Although the invention made by the present inventor has been specifically explained above based on examples, it should be noted that the present invention is not limited to the above-mentioned examples, and can be modified without departing from the gist thereof. Not even. For example, the saturated hydrocarbon does not need to be a single compound, and may be a mixture of the exemplified hydrocarbons (So [Field of Application] In the above explanation, the invention made by the present inventor will be mainly described in terms of the field of application that is its background. The present invention will be described with reference to a case where it is applied to a two-layer lithography technique for manufacturing a certain semiconductor device, but the present invention is not limited thereto and can be applied to all general lithography techniques.

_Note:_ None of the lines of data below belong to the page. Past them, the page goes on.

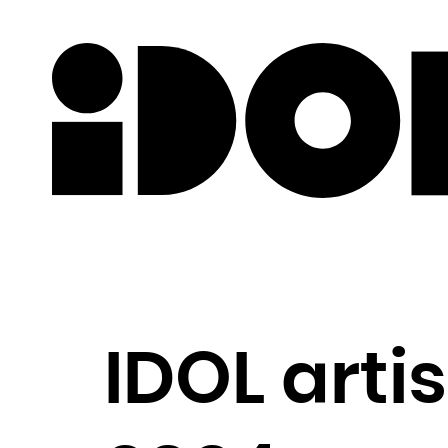
Newslette
IDOL arti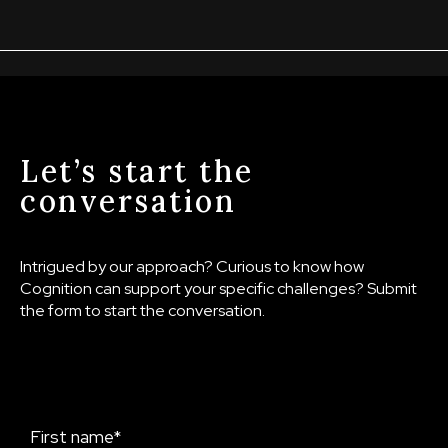
Let’s start the
conversation
Intrigued by our approach? Curious to know how
Cognition can support your specific challenges? Submit
the form to start the conversation.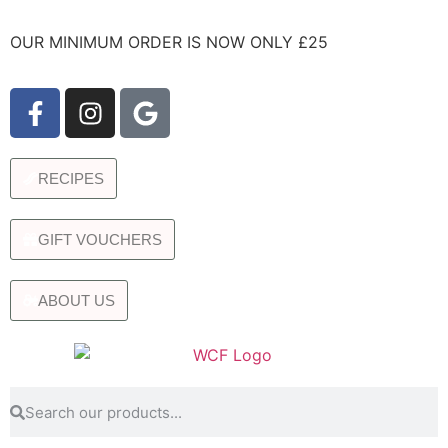
OUR MINIMUM ORDER IS NOW ONLY £25
RECIPES
GIFT VOUCHERS
ABOUT US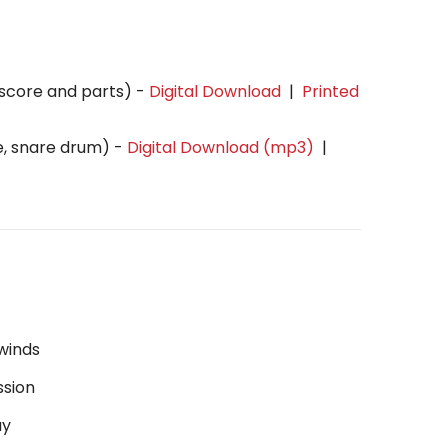
(score and parts) -
Digital Download
|
Printed
e, snare drum) -
Digital Download (mp3)
|
winds
ssion
ay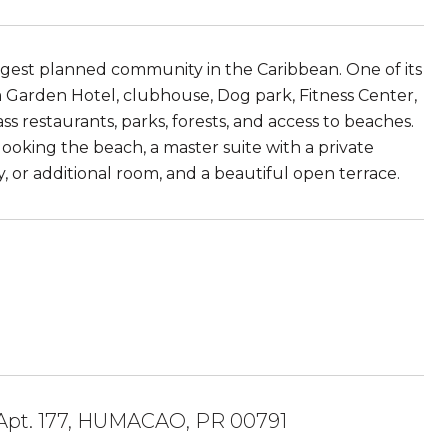
rgest planned community in the Caribbean. One of its
am Garden Hotel, clubhouse, Dog park, Fitness Center,
ass restaurants, parks, forests, and access to beaches.
rlooking the beach, a master suite with a private
, or additional room, and a beautiful open terrace.
pt. 177, HUMACAO, PR 00791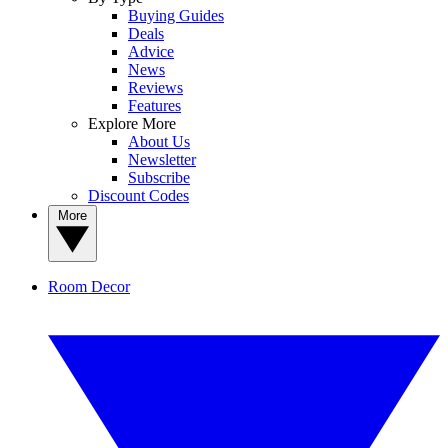
Buying Guides
Deals
Advice
News
Reviews
Features
Explore More
About Us
Newsletter
Subscribe
Discount Codes
More
Room Decor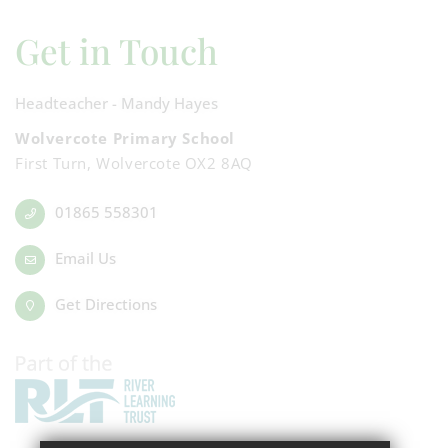
Get in Touch
Headteacher - Mandy Hayes
Wolvercote Primary School
First Turn, Wolvercote OX2 8AQ
01865 558301
Email Us
Get Directions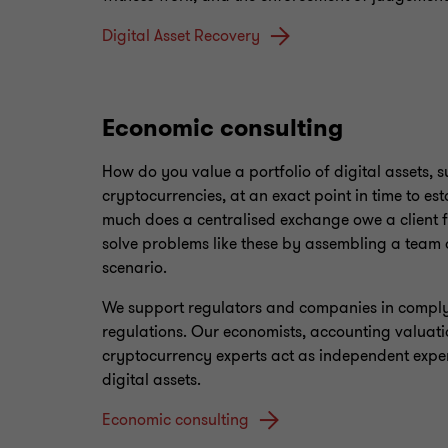
Digital Asset Recovery
Economic consulting
How do you value a portfolio of digital assets, 
cryptocurrencies, at an exact point in time to 
much does a centralised exchange owe a client 
solve problems like these by assembling a team o
scenario.
We support regulators and companies in complyi
regulations. Our economists, accounting valuati
cryptocurrency experts act as independent expert
digital assets.
Economic consulting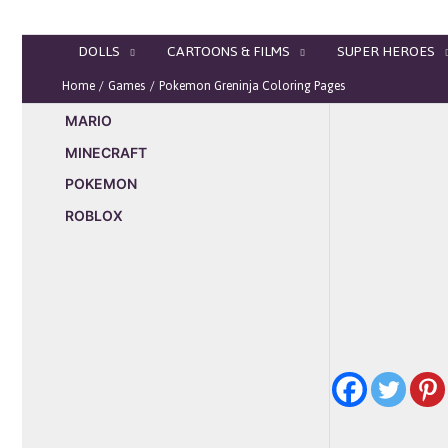
Skip
to
DOLLS
CARTOONS & FILMS
SUPER HEROES
content
Home
Games
Pokemon Greninja Coloring Pages
MARIO
MINECRAFT
POKEMON
ROBLOX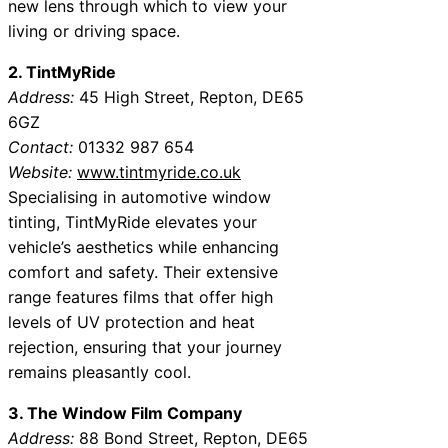
new lens through which to view your
living or driving space.
2. TintMyRide
Address:
45 High Street, Repton, DE65
6GZ
Contact:
01332 987 654
Website:
www.tintmyride.co.uk
Specialising in automotive window
tinting, TintMyRide elevates your
vehicle’s aesthetics while enhancing
comfort and safety. Their extensive
range features films that offer high
levels of UV protection and heat
rejection, ensuring that your journey
remains pleasantly cool.
3. The Window Film Company
Address:
88 Bond Street, Repton, DE65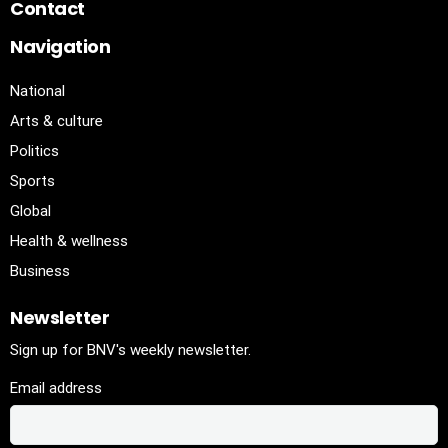
Contact
Navigation
National
Arts & culture
Politics
Sports
Global
Health & wellness
Business
Newsletter
Sign up for BNV's weekly newsletter.
Email address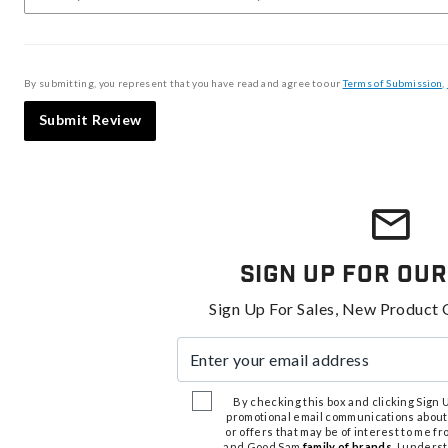
By submitting, you represent that you have read and agree to our
Terms of Submission
,
Submit Review
Sign Up For Our
Sign Up For Sales, New Product 
Enter your email address
By checking this box and clicking Sign Up
promotional email communications about
or offers that may be of interest to me 
and Good Sam
family of brands
. I unders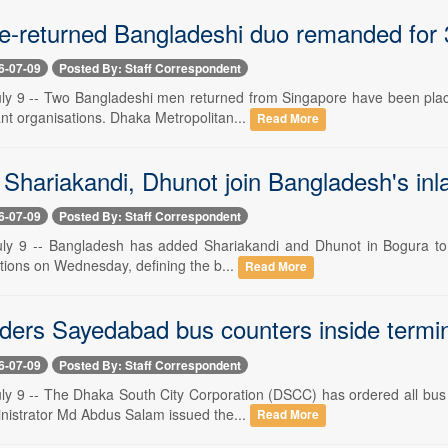
e-returned Bangladeshi duo remanded for 3 
6-07-09
Posted By: Staff Correspondent
ly 9 -- Two Bangladeshi men returned from Singapore have been plac
itant organisations. Dhaka Metropolitan...
Read More
Shariakandi, Dhunot join Bangladesh's inl
6-07-09
Posted By: Staff Correspondent
ly 9 -- Bangladesh has added Shariakandi and Dhunot in Bogura to its
ations on Wednesday, defining the b...
Read More
ers Sayedabad bus counters inside termin
6-07-09
Posted By: Staff Correspondent
ly 9 -- The Dhaka South City Corporation (DSCC) has ordered all bus 
inistrator Md Abdus Salam issued the...
Read More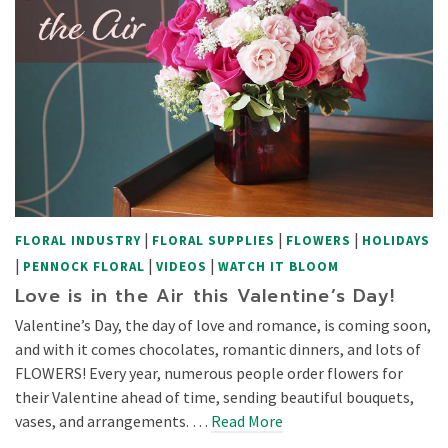
|
|
|
FLORAL INDUSTRY
FLORAL SUPPLIES
FLOWERS
HOLIDAYS
|
|
|
PENNOCK FLORAL
VIDEOS
WATCH IT BLOOM
Love is in the Air this Valentine’s Day!
Valentine’s Day, the day of love and romance, is coming soon,
and with it comes chocolates, romantic dinners, and lots of
FLOWERS! Every year, numerous people order flowers for
their Valentine ahead of time, sending beautiful bouquets,
vases, and arrangements. …
Read More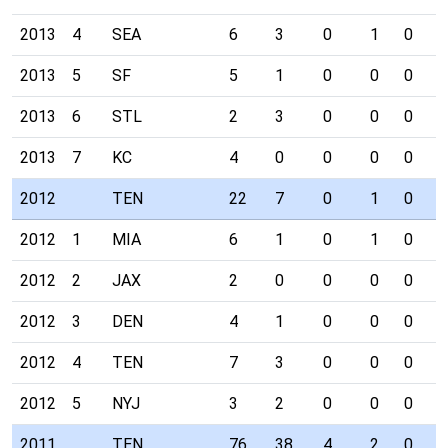
2013
4
SEA
6
3
0
1
0
0
2013
5
SF
5
1
0
0
0
0
2013
6
STL
2
3
0
0
0
0
2013
7
KC
4
0
0
0
0
0
2012
TEN
22
7
0
1
0
1
2012
1
MIA
6
1
0
1
0
1
2012
2
JAX
2
0
0
0
0
0
2012
3
DEN
4
1
0
0
0
0
2012
4
TEN
7
3
0
0
0
0
2012
5
NYJ
3
2
0
0
0
0
2011
TEN
76
38
4
2
0
2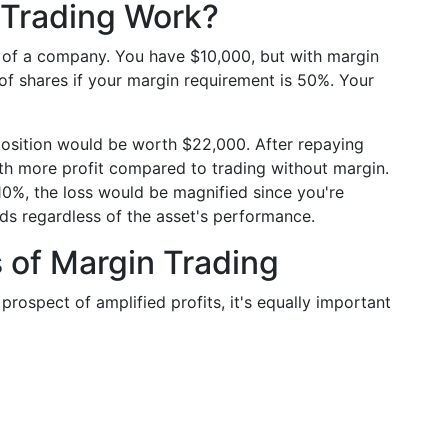
n Trading Work?
s of a company. You have $10,000, but with margin
f shares if your margin requirement is 50%. Your
 position would be worth $22,000. After repaying
with more profit compared to trading without margin.
10%, the loss would be magnified since you're
ds regardless of the asset's performance.
 of Margin Trading
 prospect of amplified profits, it's equally important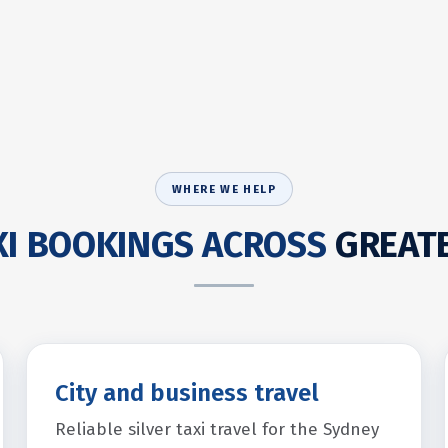
WHERE WE HELP
AXI BOOKINGS ACROSS
GREAT
City and business travel
Reliable silver taxi travel for the Sydney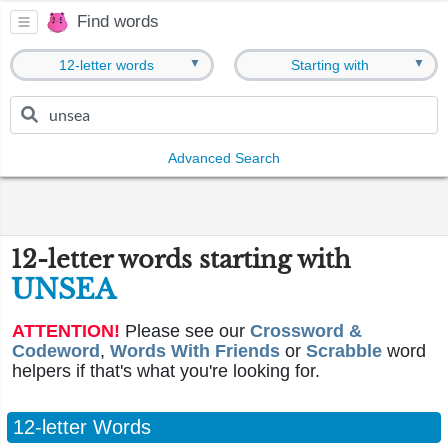
Find words
▼
▼
12-letter words
Starting with
Advanced Search
12-letter words starting with
UNSEA
ATTENTION!
Please see our
Crossword &
Codeword
,
Words With Friends
or
Scrabble
word
helpers if that's what you're looking for.
12-letter Words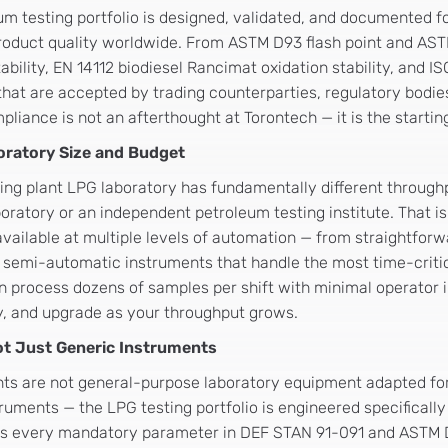
um testing portfolio is designed, validated, and documented f
roduct quality worldwide. From ASTM D93 flash point and AS
ility, EN 14112 biodiesel Rancimat oxidation stability, and I
hat are accepted by trading counterparties, regulatory bodies
iance is not an afterthought at Torontech — it is the startin
oratory Size and Budget
ling plant LPG laboratory has fundamentally different through
oratory or an independent petroleum testing institute. That is
 available at multiple levels of automation — from straightfo
 semi-automatic instruments that handle the most time-critica
 process dozens of samples per shift with minimal operator i
y, and upgrade as your throughput grows.
Not Just Generic Instruments
nts are not general-purpose laboratory equipment adapted fo
ruments — the LPG testing portfolio is engineered specifically
ses every mandatory parameter in DEF STAN 91-091 and ASTM D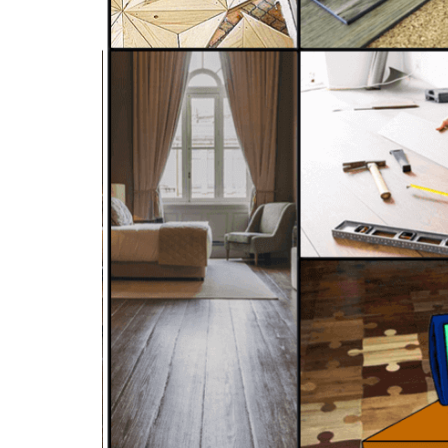
C-9 Drywall
C-12 Earthwork & Paving
C-16 Fire Protection
C-21 Demolition
C-27 Landscaping
C-31 Traffic Control
C-34 Pipeline
C-38 Refrigeration
C-43 Sheet Metal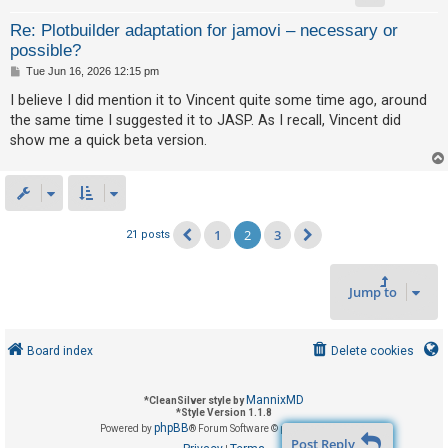
Re: Plotbuilder adaptation for jamovi – necessary or
possible?
P
Tue Jun 16, 2026 12:15 pm
o
s
I believe I did mention it to Vincent quite some time ago, around
t
the same time I suggested it to JASP. As I recall, Vincent did
show me a quick beta version.
1
2
3
21 posts
Previous
Next
Jump to
Board index
Delete cookies
MannixMD
*
CleanSilver style by
*
Style Version 1.1.8
phpBB
Powered by
® Forum Software © phpBB Limited
Post Reply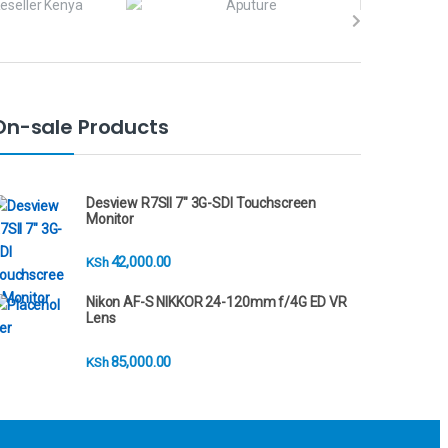
On-sale Products
Desview R7SII 7" 3G-SDI Touchscreen
Monitor
42,000.00
KSh
Nikon AF-S NIKKOR 24-120mm f/4G ED VR
Lens
85,000.00
KSh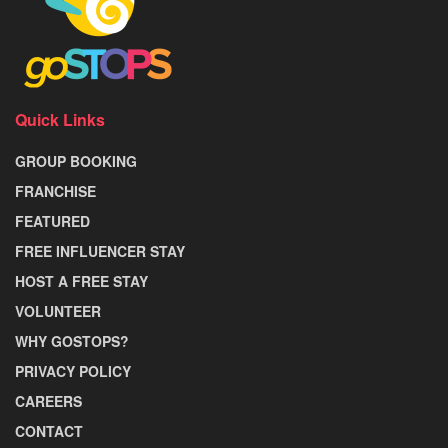
Quick Links
GROUP BOOKING
FRANCHISE
FEATURED
FREE INFLUENCER STAY
HOST A FREE STAY
VOLUNTEER
WHY GOSTOPS?
PRIVACY POLICY
CAREERS
CONTACT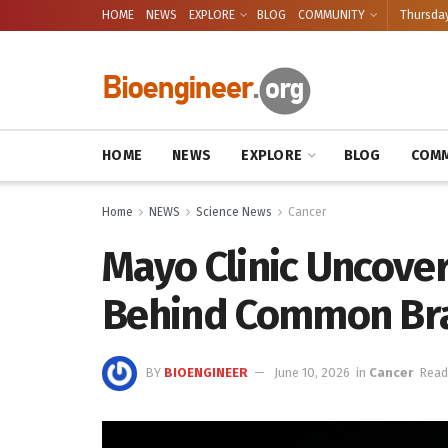
HOME
NEWS
EXPLORE
BLOG
COMMUNITY
Thursday
HOME
NEWS
EXPLORE
BLOG
COMM
Home
NEWS
Science News
Cancer
Mayo Clinic Uncove
Behind Common Br
BY
BIOENGINEER
June 10, 2026
in
Cancer
Read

[Brief explanation of the drawing]

Fig. 1 is a plan view of a wafer to explain striations, Fig. 2 (A) to (F) are partial cross-sectional views of a wafer in an example process, and Fig. 3 is a conceptual configuration diagram of a resist coating machine. It is. 1... Wafer, 2... Silicon oxide film, 3...
Novolac resin photoresist film, 4... motor,
6... Chuck, 7 - Resist solution, 8... Polysiloxane resist film. Figure 1 Figure 3

Claims (1)

[Scope of Claims] 1. A resist liquid which is a polysiloxane resist configured as a photoresist for electron beams, X-rays or ultraviolet rays, characterized in that it is made using a saturated hydrocarbon as a solvent. 2. The resist liquid according to claim 1, wherein the solvent is a chain or cyclic saturated hydrocarbon having a boiling point in the range of 120 to 170°C. 3, all are normal octane, various nonanes, each m-
The resist liquid according to claim 2, which is a decane, a saturated hydrocarbon having 11 carbon atoms, or a mixture thereof.